**ENUNCIADO:**
Copia literalmente del texto sobre el proteccionismo comercial de Trump el fragmento que abre con las palabras que contienen "Como sea, estas" y cierra con "año de mandato.".

**TEXTO DE LECTURA:**
Como sea, estas especulaciones suenan bastante pertinentes al momento de interpretar la realidad (como síntesis entre forma, contenido y el carácter necesario de dicha forma) de un «proteccionismo comercial» que fue ganando peso en el discurso y en lo que podrían definirse por ahora como «medios actos» del presidente republicano durante estos primeros meses de su segundo año de mandato.
Interrogantes necesarios
Rebobinando. El primer año de gobierno Trump se caracterizó por una secuencia de medidas proteccionistas light destinadas a satisfacer demandas sectoriales históricas mientras la estructura de la economía norteamericana permaneció intacta. Incluso la imposición de aranceles a lavadoras y paneles solares provenientes de China y Corea del Sur con las que comenzó el segundo año de mandato, parecían continuar aquella secuencia light. Los aranceles de Obama a los neumáticos chinos podían ser recordados incluso como una medida más agresiva. Para muestra, el déficit comercial de Estados Unidos con el resto del mundo y en particular con China, alcanzó niveles máximos durante 2017 que continúan ensanchándose hasta el día de hoy.
Pero a poco de arrancado el año, Trump cambió la tónica. Primero declarando la guerra universal del acero y el aluminio y luego dirigiendo los cañones hacia China, envió el mensaje de que la ofensiva proteccionista sería el símbolo de 2018. Es aquí, sin embargo, donde la distinción de los planos mencionada más arriba contribuye a una interpretación más precisa del estado de situación.
La cuestión exige comenzar desentrañando la forma del proteccionismo comercial de la que se desprenden varios interrogantes: ¿Porqué «abrir fuego» en momentos en que la economía norteamericana crece por encima -aún levemente, es cierto- de la media del período pos Lehman? ¿Por qué apelar al proteccionismo cuando el comercio mundial no sólo no está desarticulado sino que exhibe incluso una mejora -aunque moderada y lejana a los valores pre crisis- con respecto al promedio de la década? ¿A qué responden estas tendencias cuando las ganancias de las principales empresas que dominan la economía norteamericana no se encuentran amenazadas en lo inmediato y gozan aún de las amplias ventajas de las cadenas de valor globalmente diversificadas? Una ristra de preguntas que al tiempo que relega la «cuestión económica» como causa inmediata -o directa- se hace artífice como mínimo de dos respuestas fundamentales.

**FILAS DE DATOS:**
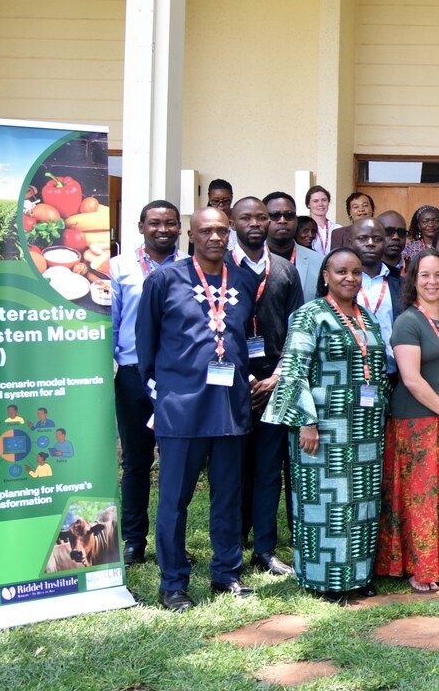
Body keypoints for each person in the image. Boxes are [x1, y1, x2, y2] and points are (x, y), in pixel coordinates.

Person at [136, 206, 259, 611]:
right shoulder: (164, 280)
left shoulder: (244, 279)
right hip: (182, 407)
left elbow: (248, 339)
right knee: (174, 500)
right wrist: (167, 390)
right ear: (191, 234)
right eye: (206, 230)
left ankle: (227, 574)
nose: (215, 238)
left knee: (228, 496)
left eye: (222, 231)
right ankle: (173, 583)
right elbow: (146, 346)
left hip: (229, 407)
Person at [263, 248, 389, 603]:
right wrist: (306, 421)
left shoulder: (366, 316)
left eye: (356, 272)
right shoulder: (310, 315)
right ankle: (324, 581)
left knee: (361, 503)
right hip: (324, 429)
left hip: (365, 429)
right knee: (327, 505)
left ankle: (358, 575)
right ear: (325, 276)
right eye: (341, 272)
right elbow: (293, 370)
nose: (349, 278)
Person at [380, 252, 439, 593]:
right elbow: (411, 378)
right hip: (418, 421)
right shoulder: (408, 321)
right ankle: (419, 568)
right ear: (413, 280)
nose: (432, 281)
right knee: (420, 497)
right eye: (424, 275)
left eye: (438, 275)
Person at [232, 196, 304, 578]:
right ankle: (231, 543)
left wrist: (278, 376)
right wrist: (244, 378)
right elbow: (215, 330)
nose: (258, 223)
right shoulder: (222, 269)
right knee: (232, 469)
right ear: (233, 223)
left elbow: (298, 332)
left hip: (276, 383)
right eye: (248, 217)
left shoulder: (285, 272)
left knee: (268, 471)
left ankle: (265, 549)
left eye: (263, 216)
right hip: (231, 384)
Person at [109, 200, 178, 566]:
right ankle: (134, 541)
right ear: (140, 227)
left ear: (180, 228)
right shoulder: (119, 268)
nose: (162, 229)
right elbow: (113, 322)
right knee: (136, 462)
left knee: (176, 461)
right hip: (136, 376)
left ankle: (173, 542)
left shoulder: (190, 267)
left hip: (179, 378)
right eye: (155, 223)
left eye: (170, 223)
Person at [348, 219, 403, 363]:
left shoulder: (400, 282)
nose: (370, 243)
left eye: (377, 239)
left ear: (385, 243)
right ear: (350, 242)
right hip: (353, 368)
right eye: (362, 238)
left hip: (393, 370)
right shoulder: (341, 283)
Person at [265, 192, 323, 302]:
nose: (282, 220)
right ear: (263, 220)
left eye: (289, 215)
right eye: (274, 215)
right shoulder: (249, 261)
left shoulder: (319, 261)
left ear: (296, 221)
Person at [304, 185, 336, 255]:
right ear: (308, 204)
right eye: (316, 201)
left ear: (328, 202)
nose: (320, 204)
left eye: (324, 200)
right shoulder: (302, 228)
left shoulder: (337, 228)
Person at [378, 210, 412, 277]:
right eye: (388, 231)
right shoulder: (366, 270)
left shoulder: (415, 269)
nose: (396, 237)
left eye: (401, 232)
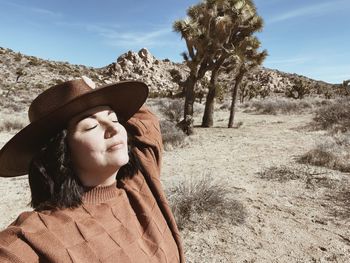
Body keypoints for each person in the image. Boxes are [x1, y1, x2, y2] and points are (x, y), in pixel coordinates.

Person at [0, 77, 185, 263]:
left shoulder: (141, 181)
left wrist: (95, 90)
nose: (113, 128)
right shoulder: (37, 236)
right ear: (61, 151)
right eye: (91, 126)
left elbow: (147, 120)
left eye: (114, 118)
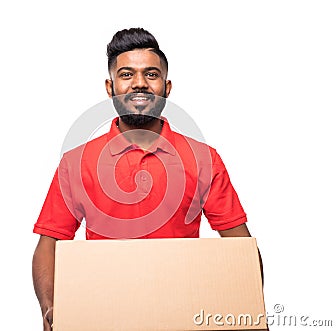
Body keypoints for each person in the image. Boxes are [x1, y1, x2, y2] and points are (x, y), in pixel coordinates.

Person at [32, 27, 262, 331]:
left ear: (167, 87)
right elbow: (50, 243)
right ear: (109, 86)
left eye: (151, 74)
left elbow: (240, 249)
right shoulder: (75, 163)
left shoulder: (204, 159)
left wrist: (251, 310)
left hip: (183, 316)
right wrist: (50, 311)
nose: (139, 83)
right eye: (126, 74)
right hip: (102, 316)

**RESPUESTA:**
Como sea, estas especulaciones suenan bastante pertinentes al momento de interpretar la realidad (como síntesis entre forma, contenido y el carácter necesario de dicha forma) de un «proteccionismo comercial» que fue ganando peso en el discurso y en lo que podrían definirse por ahora como «medios actos» del presidente republicano durante estos primeros meses de su segundo año de mandato.